B The Lost King (2022), Vogue, Thursday, 7:30pm

In the 15th century, William Shakespeare ruined the reputation of King Richard III by turning him into a villain. In the 21st century, Philippa Langley changed all that. She found his body and changed England’s view of Richard. Did screenwriter Steve Coogan and director Stephen Frears change Langley’s story as much as Shakespeare did? The always wonderful Sally Hawkins plays the woman who changed Richard’s reputation. But I must admit that I prefer the evil Richard of Shakespeare’s imagination.

D- Age of Consent (1969), Vogue, Monday, 3:00pm

Writer and director Michael Powell must have lost his talent, or maybe he didn’t have any help from his past collaborator, Emeric Pressburger. James Mason plays an artist who moves from New York to a small island off of Australia to find inspiration. Too bad Powell couldn’t find his own inspiration. There’s some beautiful scenery, including the often-naked body of a very young Helen Mirren.

Theatrical revivals

A+ Bicycle Thieves (1948), Rafael
֍ Sunday, 1:00pm
֍ Monday, 7:00pm

If the point of cinema is to create empathy, both for the characters on the screen and for real people, Vittorio De Sica’s Bicycle Thief is the greatest film ever made. It’s about desperate poverty, and how the desperately poor feed on other desperately poor because they have no other options. When someone steals Antonio’s bicycle, it threatens the struggling man’s ability to feed his wife and children. Antonio and his young son must wander through Rome, searching desperately for the precious machine that will keep them from starving. Read my Blu-ray review.

A Moonlight (2016), New Parkway, Thursday, 9:20pm

Barry Jenkins’ surprise Oscar winner follows a resident of the inner city from childhood to adolescence to young adulthood, examining three stages of his life. Different actors play the main character, a young man unsure of his sexuality but who must act macho to survive in the tough streets. Mahershala Ali carries the first act as a drug-dealer who is also a gentle and kindly father figure. Read my full review.

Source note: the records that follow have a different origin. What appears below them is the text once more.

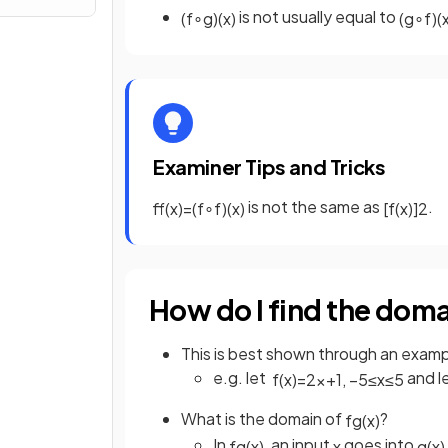
is not usually equal to
(
f
∘
g
)
(
x
)
(
g
∘
f
)
(
Examiner Tips and Tricks
is not the same as
.
f
(
x
)
=
(
f
∘
f
)
(
x
)
[
f
(
x
)
]
2
How do I find the doma
This is best shown through an exam
e.g. let
and l
f
(
x
)
=
2
x
+
1
,
−
5
≤
x
≤
5
What is the domain of
?
f
g
(
x
)
In
, an input
goes into
f
g
(
x
)
x
g
(
x
)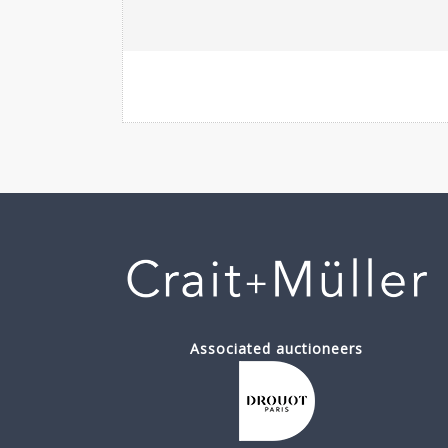
Associated auctioneers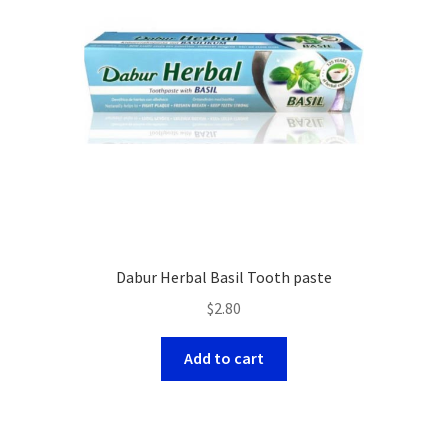
Dabur Herbal Basil Tooth paste
$
2.80
Add to cart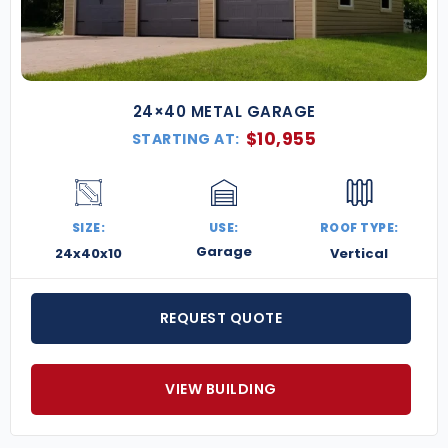
24×40 METAL GARAGE
$
10,955
STARTING AT:
SIZE:
USE:
ROOF TYPE:
Garage
24x40x10
Vertical
REQUEST QUOTE
VIEW BUILDING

A In the Mood for Love (2000), Roxie
֍ Saturday, 9:10pm
֍ Tuesday, 6:40pm

Wong Kar Wai’s brilliant film about adultery has no sex, little touching, and we never see who we believe are the adulterous couple. A handsome man and a beautiful woman live in the same apartment building. Both of their spouses are out of town, and they just may be out of town together. Inevitably, the two protagonists fall slowly in love. While there’s no sex, almost every shot is filled with deep eroticism. Starring Maggie Cheung, Tony Chiu-Wai Leung, and the color red.

A- Titanic (1997)
֍ Sebastopol, starts Friday
֍ Grand Lake, Friday through Wednesday
In 3D (which I haven’t seen) Forget the out-of-control budget and the teenage crushes. On its own, Titanic is big, broad, rousing entertainment told on an epic scale, and worth every minute of its long runtime. Writer/director James Cameron skillfully balances the intimate melodrama of a doomed love with the big adventure of a doomed ship, giving us romance, class warfare, history, tragedy, suspense, sex, and plenty of special effects.

A- Harold and Maude
֍ Balboa, Tuesday, 7:30pm
֍ New Parkway, Tuesday, 5:45 with four-course meal and champagne for two
֍ New Parkway, Tuesday, 7:15, no special dinner

At a time when young Americans embraced non-conformity, free love, ecstatic joy, and 40-year-old Marx Brothers movies, this counterculture comedy romance between an alienated and death-obsessed young man and an almost 80-year-old woman made total sense. The broad and outrageous humor helps considerably. But I do wish screenwriter Colin Higgins had found a better ending. See my full discussion.

B- Snow White and the Seven Dwarfs (1937), Lark
֍ Saturday, 10:00am
֍ Monday, 5:00pm

The first American animated feature, and one of Walt Disney’s biggest triumphs, really does suffer from its sugary sweetness. But the picture is technically astounding for its time and is a visual delight. The dwarfs are funny and have distinct–if shallow–personalities. But the title character and her Prince Charming are so dull that you might find yourself rooting for the evil stepmother (who’s also pretty scary).